When it comes to the relationship between employers and employees, there are three main theories that take precedence today. These theories of industrial relations were all formed in the past century and have not changed much in the past 50 years. Two of these theories describe the relationships in terms of conflict, while the third emphasizes cooperation.


The three main theories of industrial relations are the unitary, pluralist and Marxist perspectives.

Marxist Perspective of Industrial Relations

The Marxist view of industrial relations is of a clash between the employer (capitalist) and the worker. The employer tries to maximize profit by paying workers as little as he can while striving for a monopoly in his industry to control prices. Workers, on the other hand, believe that they are the most vital part of production and strive to get their fair share of profits through the formation of trade unions.

From a Marxist perspective, the inevitable result of this clash is a worker revolution, where workers take control of companies, eliminating the capitalist altogether. Although Marxism has fallen out of favor since the collapse of the Soviet Union, it was highly popular in the first half of the 20th century, when workers were paid subsistence-level wages. While there are no signs of Marxist revolution happening soon, the U.S. minimum wage has remained at a mere $7.25 (or $15,000 annually) for over 10 years.

The Pluralist Theory of Industrial Relations

In pluralist theory, the relationship between employers and workers is also one of conflict but not to the extent Marxism portrays it. Through trade unions, workers argue for higher wages, increased benefits and better working conditions, while employers want to keep as much money as they can for profit. Rather than violence, however, the two sides negotiate to reach a middle ground, or equilibrium.

An important part of this model is that workers recognize that it's in their best interest for the company to thrive, so while they are loyal to the union, they are also loyal to the employer. Employers, meanwhile, understand that fair wages and good working conditions make employees more productive. This delicate balancing act between interests became prominent in the 1930s during Roosevelt's New Deal government and is still a popular model at many companies today.

Unitary Theory of Industrial Relations

The unitary perspective on employee relations is one of cooperation. Employers and workers are seen as being on the same team or even the same family. They have the same interests and share the same values and goals. In this model, conflict is seen as distasteful or even evil, and both sides strive for consensus.

Those who subscribe to this theory (employers and employees alike) despise trade unions. Unions are portrayed as an outside force that competes for the employer's loyalty and pits employees against management. Many small businesses operate with this theory as well as any company where workers reject the idea of unionizing. Governments that favor this theory will place restrictions on unions or even make them illegal.

Industrial Relations in Practice

Industrial relations is the study of one portion of a society. It is an abstraction that can't take into account all of the factors that affect human behavior or the complexities of society as a whole. Consequently, theories on industrial relations can only highlight some important aspects of employer-worker relationships and do not provide a full picture of those relationships.

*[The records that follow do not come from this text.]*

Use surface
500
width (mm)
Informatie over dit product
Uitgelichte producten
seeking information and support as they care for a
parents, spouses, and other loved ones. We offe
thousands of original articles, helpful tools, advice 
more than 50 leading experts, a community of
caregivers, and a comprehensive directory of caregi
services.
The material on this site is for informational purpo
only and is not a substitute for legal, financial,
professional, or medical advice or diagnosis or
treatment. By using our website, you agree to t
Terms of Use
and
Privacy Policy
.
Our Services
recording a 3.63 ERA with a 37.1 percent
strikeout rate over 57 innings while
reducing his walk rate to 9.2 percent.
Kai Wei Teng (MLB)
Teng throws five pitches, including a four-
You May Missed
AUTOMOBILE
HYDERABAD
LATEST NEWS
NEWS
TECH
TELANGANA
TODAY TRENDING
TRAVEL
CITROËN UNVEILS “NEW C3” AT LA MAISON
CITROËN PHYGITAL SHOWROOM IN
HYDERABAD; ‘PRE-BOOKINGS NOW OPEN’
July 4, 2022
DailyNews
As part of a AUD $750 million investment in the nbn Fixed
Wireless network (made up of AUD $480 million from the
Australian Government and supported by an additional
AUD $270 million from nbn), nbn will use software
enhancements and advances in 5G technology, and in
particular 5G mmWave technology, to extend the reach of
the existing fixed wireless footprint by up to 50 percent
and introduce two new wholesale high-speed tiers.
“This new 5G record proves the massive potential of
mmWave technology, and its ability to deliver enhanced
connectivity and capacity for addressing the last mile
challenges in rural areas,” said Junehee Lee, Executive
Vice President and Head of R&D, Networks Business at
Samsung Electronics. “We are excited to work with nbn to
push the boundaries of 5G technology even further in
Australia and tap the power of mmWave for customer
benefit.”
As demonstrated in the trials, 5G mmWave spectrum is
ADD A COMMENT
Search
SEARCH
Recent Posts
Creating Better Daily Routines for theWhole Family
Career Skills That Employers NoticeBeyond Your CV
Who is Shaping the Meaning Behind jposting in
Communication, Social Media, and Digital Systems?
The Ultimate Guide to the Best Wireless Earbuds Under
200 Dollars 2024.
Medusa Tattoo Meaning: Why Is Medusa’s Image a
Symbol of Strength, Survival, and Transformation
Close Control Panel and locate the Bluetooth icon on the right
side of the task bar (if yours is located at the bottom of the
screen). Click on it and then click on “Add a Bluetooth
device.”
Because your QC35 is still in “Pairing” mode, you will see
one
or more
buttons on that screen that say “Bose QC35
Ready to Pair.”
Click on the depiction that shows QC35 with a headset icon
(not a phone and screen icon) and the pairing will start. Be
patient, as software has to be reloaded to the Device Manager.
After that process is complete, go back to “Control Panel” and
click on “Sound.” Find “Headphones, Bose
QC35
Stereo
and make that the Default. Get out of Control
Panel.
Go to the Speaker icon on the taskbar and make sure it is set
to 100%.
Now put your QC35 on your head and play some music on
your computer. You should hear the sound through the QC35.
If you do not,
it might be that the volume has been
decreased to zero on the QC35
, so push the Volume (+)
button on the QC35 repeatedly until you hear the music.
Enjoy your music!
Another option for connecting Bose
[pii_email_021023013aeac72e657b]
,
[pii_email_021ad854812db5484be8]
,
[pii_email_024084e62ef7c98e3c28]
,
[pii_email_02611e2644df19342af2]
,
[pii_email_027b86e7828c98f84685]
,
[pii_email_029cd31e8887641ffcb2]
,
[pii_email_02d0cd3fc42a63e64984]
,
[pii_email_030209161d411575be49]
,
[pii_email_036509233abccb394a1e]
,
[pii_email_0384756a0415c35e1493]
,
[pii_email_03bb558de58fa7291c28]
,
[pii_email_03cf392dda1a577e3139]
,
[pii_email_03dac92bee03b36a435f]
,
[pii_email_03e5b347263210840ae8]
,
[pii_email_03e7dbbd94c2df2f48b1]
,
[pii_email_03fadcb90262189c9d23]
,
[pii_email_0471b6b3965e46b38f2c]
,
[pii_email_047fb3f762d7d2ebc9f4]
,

However, understanding these theories and the aspects of the relationships on which they focus can give employers and workers important insights about their own workplaces. If a business owner approaches workers in a spirit of cooperation, she will likely find that the employees she chooses to hire will respond in a similar way. On the other hand, if the business owner views workers as people whose wages reduce profits, it shouldn't be surprising if workers respond with conflict or animosity.